La ciudadanía catalana, que en toda su historia ha demostrado una inteligencia colectiva superior a la de sus gobernantes, debe hacer causa común en la reconstrucción de la convivencia colectiva, pues ella es la única capaz de hacer llegar a buen puerto el final de este proceso. Debemos recuperar la memoria histórica, porque cuando ésta se olvida se está condenado a repetirla.

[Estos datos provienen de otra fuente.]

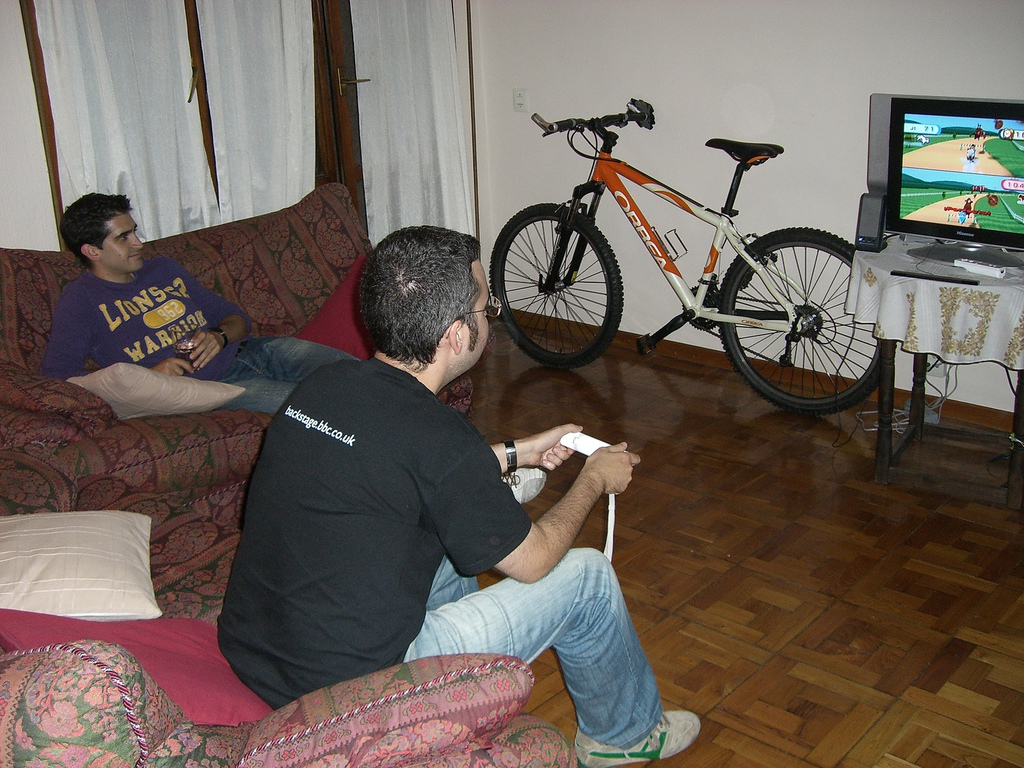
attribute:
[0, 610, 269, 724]
pillow — dark pink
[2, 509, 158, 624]
pillow — light pink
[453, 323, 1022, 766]
ground — brown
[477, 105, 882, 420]
object — orange, white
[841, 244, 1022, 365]
table cloth — white, gold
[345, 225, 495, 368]
black hair — short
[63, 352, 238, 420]
pillow — beige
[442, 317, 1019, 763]
floor — brown, shiny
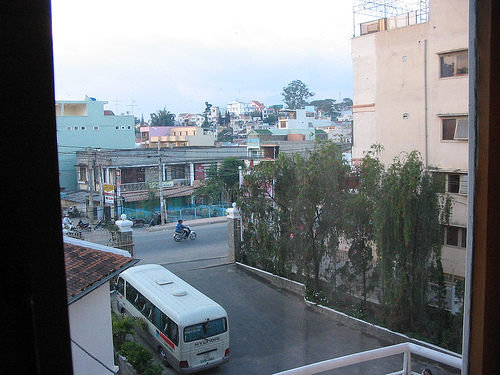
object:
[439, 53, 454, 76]
window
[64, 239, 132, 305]
roofing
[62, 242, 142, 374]
building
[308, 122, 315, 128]
window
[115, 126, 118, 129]
window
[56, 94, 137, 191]
building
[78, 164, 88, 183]
window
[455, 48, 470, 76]
window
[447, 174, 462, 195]
window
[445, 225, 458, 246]
window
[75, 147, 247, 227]
building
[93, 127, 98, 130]
window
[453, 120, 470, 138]
window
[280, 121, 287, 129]
window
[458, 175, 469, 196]
window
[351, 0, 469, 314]
building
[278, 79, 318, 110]
trees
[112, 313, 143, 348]
trees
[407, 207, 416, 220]
leaves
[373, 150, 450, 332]
trees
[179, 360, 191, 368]
lights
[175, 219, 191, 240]
person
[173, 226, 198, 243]
motorbike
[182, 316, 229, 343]
windows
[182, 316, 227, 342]
back window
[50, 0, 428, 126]
sky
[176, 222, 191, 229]
coat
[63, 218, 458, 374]
road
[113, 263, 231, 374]
bus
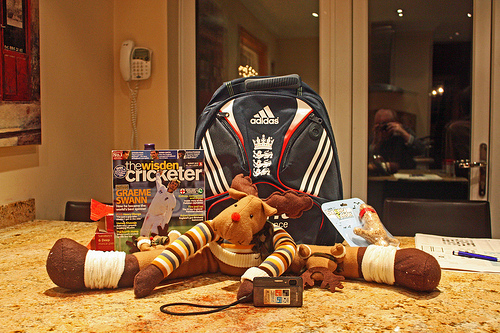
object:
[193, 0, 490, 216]
window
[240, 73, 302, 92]
handle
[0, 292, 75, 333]
table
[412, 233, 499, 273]
paper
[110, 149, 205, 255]
book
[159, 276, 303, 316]
camera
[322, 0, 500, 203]
door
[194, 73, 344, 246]
backpack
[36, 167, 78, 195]
floor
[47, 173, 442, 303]
animal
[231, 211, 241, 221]
nose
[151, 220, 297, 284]
shirt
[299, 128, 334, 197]
lines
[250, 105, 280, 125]
logo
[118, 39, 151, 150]
phone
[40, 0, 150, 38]
wall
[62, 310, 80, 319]
counter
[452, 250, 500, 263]
pen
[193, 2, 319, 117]
reflection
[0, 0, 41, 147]
art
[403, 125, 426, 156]
arm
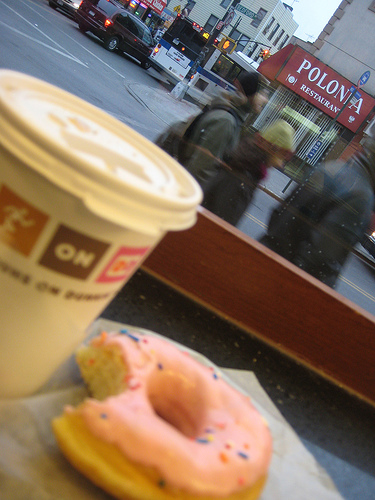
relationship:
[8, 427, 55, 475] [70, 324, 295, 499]
paper under donut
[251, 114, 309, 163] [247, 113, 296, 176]
cap on head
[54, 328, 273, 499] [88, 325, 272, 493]
donut with icing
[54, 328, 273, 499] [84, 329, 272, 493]
donut with pink icing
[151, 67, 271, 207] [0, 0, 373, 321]
person walking past window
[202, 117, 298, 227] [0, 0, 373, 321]
person walking past window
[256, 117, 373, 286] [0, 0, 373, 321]
person walking past window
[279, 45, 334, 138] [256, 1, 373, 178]
sign on store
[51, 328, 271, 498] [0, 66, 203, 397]
coffee beside donut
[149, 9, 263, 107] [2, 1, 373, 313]
bus on street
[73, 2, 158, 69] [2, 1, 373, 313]
minivan on street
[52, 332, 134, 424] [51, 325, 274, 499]
bite taken from donut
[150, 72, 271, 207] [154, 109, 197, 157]
person with backpack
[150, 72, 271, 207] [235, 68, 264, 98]
person wearing cap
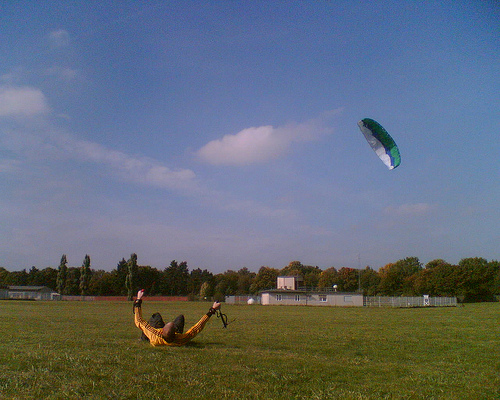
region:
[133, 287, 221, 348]
Man on his back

Posiblemente es el momento de hacer memoria de esas personas venidas de otras tierras de la España de postguerra que no sólo contribuyeron enormemente al enriquecimiento de Catalunya sino que además formaron parte activa de esa vanguardia de hombres y mujeres que lucharon frontalmente contra la dictadura por la recuperación del autogobierno en Catalunya, y las libertades y derechos de las personas, que a día de hoy, nadie les ha dedicado un reconocimiento público institucional. Sería un gran paso hacia la concordia colectiva, y posiblemente sería un proyectil contra la línea de flotación de esa España centralista, rancia y caciquil que representa el PP y C’s y que este proceso está oxigenando en Catalunya, en base a una identidad españolista en detrimento de los intereses del conjunto del pueblo catalán.
Catalunya no es lo que el movimiento independentista quiere que sea. Es otra realidad mucho más diversa y mientras no se entienda de esa forma se seguirá alimentando el desencuentro y por lo tanto la fuerza de los mercenarios del poder del Estado dentro de nuestra tierra. No es momento de declarar "persona non grata" a nadie ni de marginar ninguna lengua, incluido el castellano.
Es la hora de crear bases de convivencia desde la propia ciudadanía. Hay que organizarse en los barrios y fomentar los puntos de encuentro entre todas las personas. Hay que formar un gran movimiento totalmente transversal basado en la tolerancia y la solidaridad, y sobre todo en el respeto mutuo. Hay que prepararse para un período de incertidumbre y sobre todo cargado de injusticias por muy legales que digan ser. Hay que demostrar al resto del mundo que nuestro sentir es el sentir de los derechos humanos y las libertades y que esto está por encima de cualquier otra consideración ajena a los intereses del conjunto de los pueblos y no sólo al objetivo de minorías. El 21-D no habrá ganadores y perdedores, sólo habrá un perdedor, Catalunya y sus 7,5 millones de habitantes.